Text provided.
Content starts

Financial Affairs, Ali Babacan (L) speaks with British Chancellor of the Exchequer George Osborne (R) after G20 states finance ministers and central bank governors meeting where he has shared remarks on global economy. AFP photo

The time has come for decision-makers to take advantage of the calmer economic atmosphere and make necessary but tough decisions, Turkish Deputy Prime Minister Ali Babacan said Feb. 16 in a G-20 meeting in Moscow.

Babacan said the U.S. Federal Reserve Bank and the European Central Bank had convinced markets that they would not permit their states to become bankrupt. “They tried to consolidate their banks, but they need to put the structural reforms into action,” said Babacan at a ministers’ meeting in the Russian capital, while warning countries not to be misled by the relatively calm atmosphere. 

“If basic problems do not get solved, the markets may begin having concerns, and this may happen very quickly,” he said, adding that the present tranquility was something to take advantage of in terms of acting immediately. 

“The medium-term policies that will be carried out by states will give more positive results than uncertainty,” he said, adding that most developed countries were experiencing political uncertainty that damaged confidence in the present. 

He also said consumers avoided making expenditures while companies avoided making investments when they had doubts about the future.

Solution is common stance

Babacan said states should focus on growth that is promoted by the private sector’s expenses and investments instead of public expenditures, adding that the a common stance on economy policies would engender an atmosphere of confidence. “Let us hold our debates behind closed doors but let us also display common stance when we announce which policies we’re going to implement.” 

While the G-20 finance ministers and central bank governors can promise not to directly devalue their currencies, there can be no guarantees while central banks are pumping money into economies to re-stimulate growth. Babacan said the eurozone, the current center of the economic crisis, had taken crucial steps to achieve a financial union and unity in the banking system thanks to the European Central Bank’s courageous decisions over monetary policies. 

However, he said the predictability about when the monetary policies would normalize was of paramount importance; noting that the solutions of central banks would otherwise be unsustainable, causing concern to overcome markets.

Content ends

Supplied material.

Content starts

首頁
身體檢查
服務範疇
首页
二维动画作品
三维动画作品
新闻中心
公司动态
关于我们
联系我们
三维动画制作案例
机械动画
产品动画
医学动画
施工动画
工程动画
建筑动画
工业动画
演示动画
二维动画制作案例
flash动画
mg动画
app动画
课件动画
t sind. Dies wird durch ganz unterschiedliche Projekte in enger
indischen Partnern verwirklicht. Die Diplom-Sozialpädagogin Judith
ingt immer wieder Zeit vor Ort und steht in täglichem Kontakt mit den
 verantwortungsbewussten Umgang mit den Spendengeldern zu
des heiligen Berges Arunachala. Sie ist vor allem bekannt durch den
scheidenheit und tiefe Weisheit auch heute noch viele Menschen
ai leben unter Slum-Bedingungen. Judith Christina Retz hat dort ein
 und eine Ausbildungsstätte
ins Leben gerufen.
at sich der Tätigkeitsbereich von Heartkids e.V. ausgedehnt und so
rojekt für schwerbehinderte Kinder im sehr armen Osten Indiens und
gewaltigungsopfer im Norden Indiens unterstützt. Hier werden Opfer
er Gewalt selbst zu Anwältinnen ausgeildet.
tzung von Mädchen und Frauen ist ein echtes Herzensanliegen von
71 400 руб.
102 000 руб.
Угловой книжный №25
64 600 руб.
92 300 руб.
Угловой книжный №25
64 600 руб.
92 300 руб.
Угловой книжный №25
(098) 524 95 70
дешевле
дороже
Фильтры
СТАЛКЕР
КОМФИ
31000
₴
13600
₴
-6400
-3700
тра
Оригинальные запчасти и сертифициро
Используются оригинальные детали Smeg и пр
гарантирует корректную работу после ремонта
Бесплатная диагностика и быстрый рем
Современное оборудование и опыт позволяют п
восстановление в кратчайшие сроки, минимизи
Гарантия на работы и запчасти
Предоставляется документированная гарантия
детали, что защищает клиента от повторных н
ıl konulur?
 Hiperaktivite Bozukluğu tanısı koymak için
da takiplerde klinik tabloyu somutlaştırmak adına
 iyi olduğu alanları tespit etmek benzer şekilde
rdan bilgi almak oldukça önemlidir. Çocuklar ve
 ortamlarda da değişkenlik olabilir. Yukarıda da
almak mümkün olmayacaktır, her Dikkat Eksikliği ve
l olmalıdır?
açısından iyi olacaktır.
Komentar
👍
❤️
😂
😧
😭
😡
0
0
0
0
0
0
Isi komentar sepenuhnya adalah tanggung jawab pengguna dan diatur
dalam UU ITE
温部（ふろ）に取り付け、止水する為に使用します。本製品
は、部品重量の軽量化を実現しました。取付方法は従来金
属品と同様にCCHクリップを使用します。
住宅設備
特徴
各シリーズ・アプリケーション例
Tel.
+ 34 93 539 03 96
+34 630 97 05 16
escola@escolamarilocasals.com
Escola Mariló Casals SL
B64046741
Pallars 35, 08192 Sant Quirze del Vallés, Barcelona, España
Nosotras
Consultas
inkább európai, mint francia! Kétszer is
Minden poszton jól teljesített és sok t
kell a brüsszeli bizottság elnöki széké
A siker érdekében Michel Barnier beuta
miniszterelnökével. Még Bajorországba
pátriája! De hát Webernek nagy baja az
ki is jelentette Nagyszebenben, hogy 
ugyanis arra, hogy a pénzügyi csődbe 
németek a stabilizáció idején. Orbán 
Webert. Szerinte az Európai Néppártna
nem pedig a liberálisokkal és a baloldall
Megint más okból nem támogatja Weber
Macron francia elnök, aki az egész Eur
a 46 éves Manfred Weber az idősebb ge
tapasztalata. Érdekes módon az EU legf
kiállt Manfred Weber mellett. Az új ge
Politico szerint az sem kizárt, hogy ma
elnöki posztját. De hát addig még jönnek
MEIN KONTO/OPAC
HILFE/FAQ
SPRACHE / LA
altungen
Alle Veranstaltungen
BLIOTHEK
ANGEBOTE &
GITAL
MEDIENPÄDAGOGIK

Content ends

Task instructions. From the G-20 article above, set down the passage between "Solution is common" and "over monetary policies.", inclusive, copying it word for word.

Written solution.
Solution is common stance

Babacan said states should focus on growth that is promoted by the private sector’s expenses and investments instead of public expenditures, adding that the a common stance on economy policies would engender an atmosphere of confidence. “Let us hold our debates behind closed doors but let us also display common stance when we announce which policies we’re going to implement.” 

While the G-20 finance ministers and central bank governors can promise not to directly devalue their currencies, there can be no guarantees while central banks are pumping money into economies to re-stimulate growth. Babacan said the eurozone, the current center of the economic crisis, had taken crucial steps to achieve a financial union and unity in the banking system thanks to the European Central Bank’s courageous decisions over monetary policies.